Seiring dengan rencana tersebut, estimasi kebutuhan anggaran proyek pengendalian banjir DAS Ampal juga mengalami penyesuaian. Nilainya meningkat dari sekitar Rp1,6 triliun menjadi Rp2,1 triliun, mengikuti perkembangan harga konstruksi.
Kepala Dinas Pekerjaan Umum (DPU) Kota Balikpapan, Rita, mengatakan pembebasan lahan menjadi tahapan penting karena kondisi alur sungai di kawasan hilir saat ini sudah sangat sempit.
“Yang menjadi prioritas berikutnya adalah pembebasan lahan di wilayah hilir, khususnya segmen empat. Setelah tahapan itu selesai, baru bisa dilanjutkan dengan pekerjaan fisik pelebaran sungai,” ujarnya, Kamis (9/7/2026).
Menurut Rita, luas lahan yang akan dibebaskan masih menunggu hasil justifikasi di lapangan. Meski demikian, kajian awal sebagai dasar pelaksanaan pengadaan tanah telah disiapkan pemerintah.
Ia menjelaskan, penanganan banjir DAS Ampal memang dirancang dilakukan secara bertahap. Selain mencakup kawasan sepanjang sekitar empat kilometer dari hulu hingga hilir, proyek tersebut juga membutuhkan anggaran yang cukup besar.
“Kalau dihitung dengan kondisi harga sekarang memang kebutuhannya bertambah. Karena itu penanganannya tidak mungkin dilakukan sekaligus, tetapi harus bertahap sesuai kemampuan anggaran,” jelasnya.
Sembari mempersiapkan proses pembebasan lahan pada 2027, DPU memastikan pekerjaan pengendalian banjir di lokasi lain tetap berjalan. Sejumlah proyek yang tidak memerlukan pengadaan lahan, seperti pembangunan drainase sekunder di kawasan Inhutani dan Balikpapan Baru, terus dikerjakan. Sementara itu, pembangunan Bendali Ampal Hulu juga telah dimulai oleh Balai Wilayah Sungai (BWS) Kalimantan IV.
Rita menambahkan, proyek pengendalian banjir DAS Ampal tidak hanya mengandalkan pendanaan dari APBD Kota Balikpapan. Dukungan pembiayaan juga diharapkan berasal dari pemerintah pusat maupun Pemerintah Provinsi Kalimantan Timur sesuai dengan kewenangan masing-masing.

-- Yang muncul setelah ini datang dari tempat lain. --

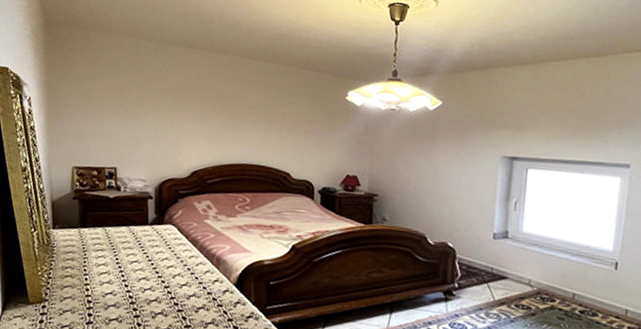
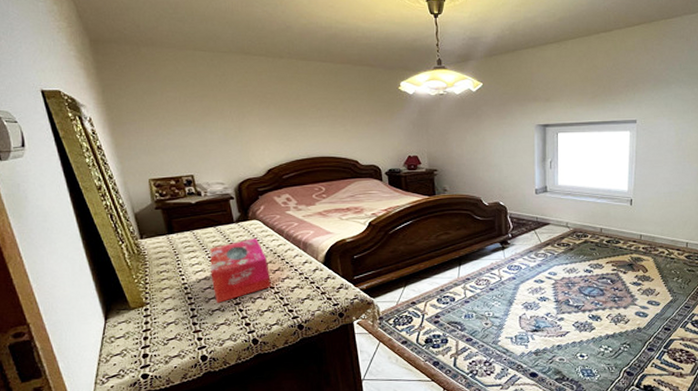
tissue box: none [114,244,177,312] -> present [210,237,271,303]

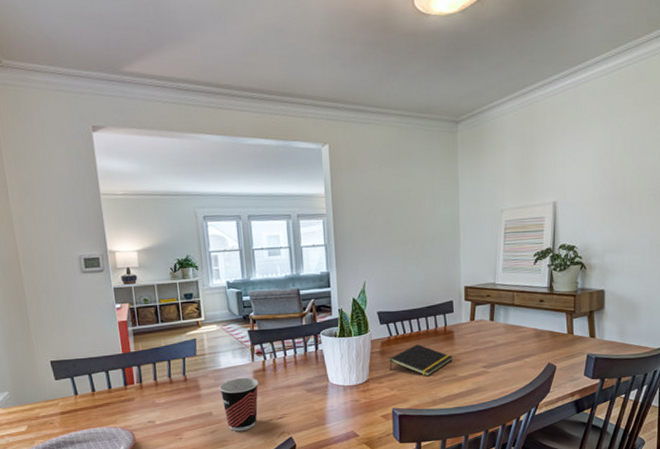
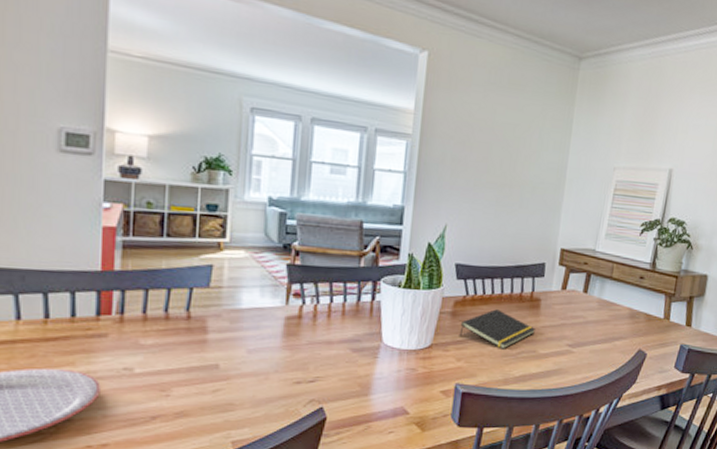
cup: present [219,377,259,432] -> none [234,323,290,394]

“Ada pekerjaan yang ditangani Balai, ada yang menjadi kewenangan pemerintah kota, dan nanti kami juga mengupayakan dukungan dari pemerintah provinsi. Jadi sumber pembiayaannya disesuaikan dengan kewenangan masing-masing,” terangnya.

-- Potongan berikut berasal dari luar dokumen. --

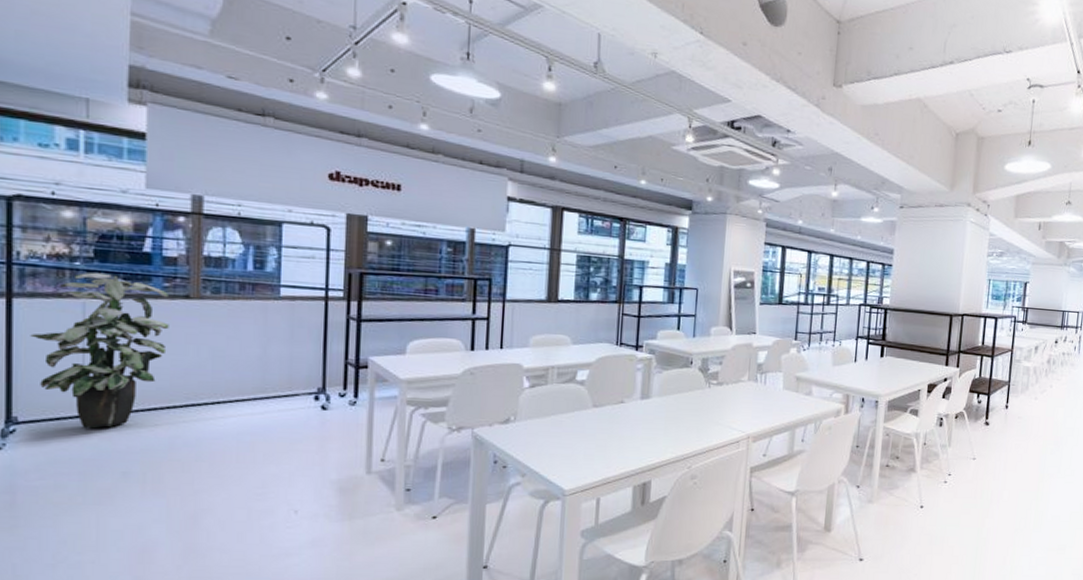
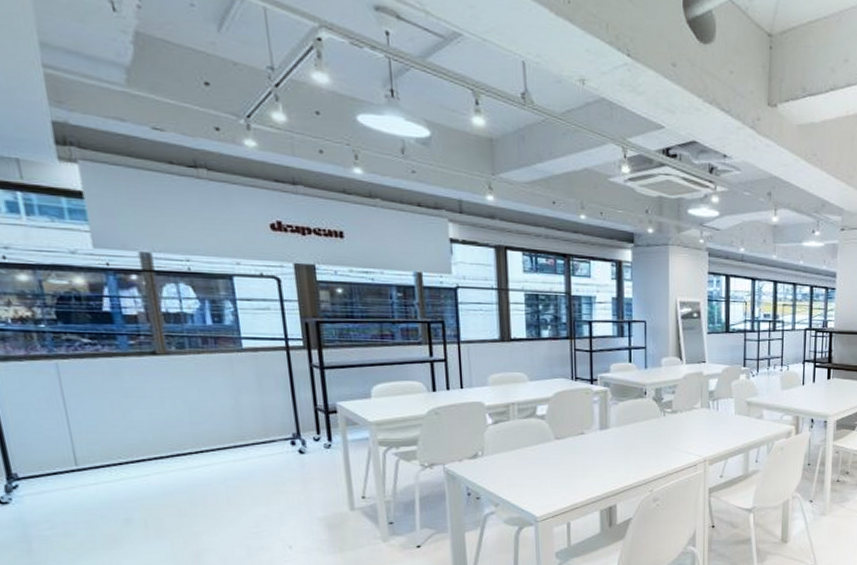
indoor plant: present [30,272,169,429] -> none [12,333,144,481]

Meski masih harus melalui sejumlah tahapan administrasi dan teknis, Pemkot Balikpapan menargetkan penanganan banjir di Segmen IV dapat diselesaikan dalam tiga tahun ke depan. Proses tersebut diawali dengan pembebasan lahan sebelum pekerjaan fisik pelebaran sungai dilaksanakan.
“Mudah-mudahan dalam tiga tahun ini, khususnya untuk segmen empat, penanganannya bisa diselesaikan,” pungkasnya.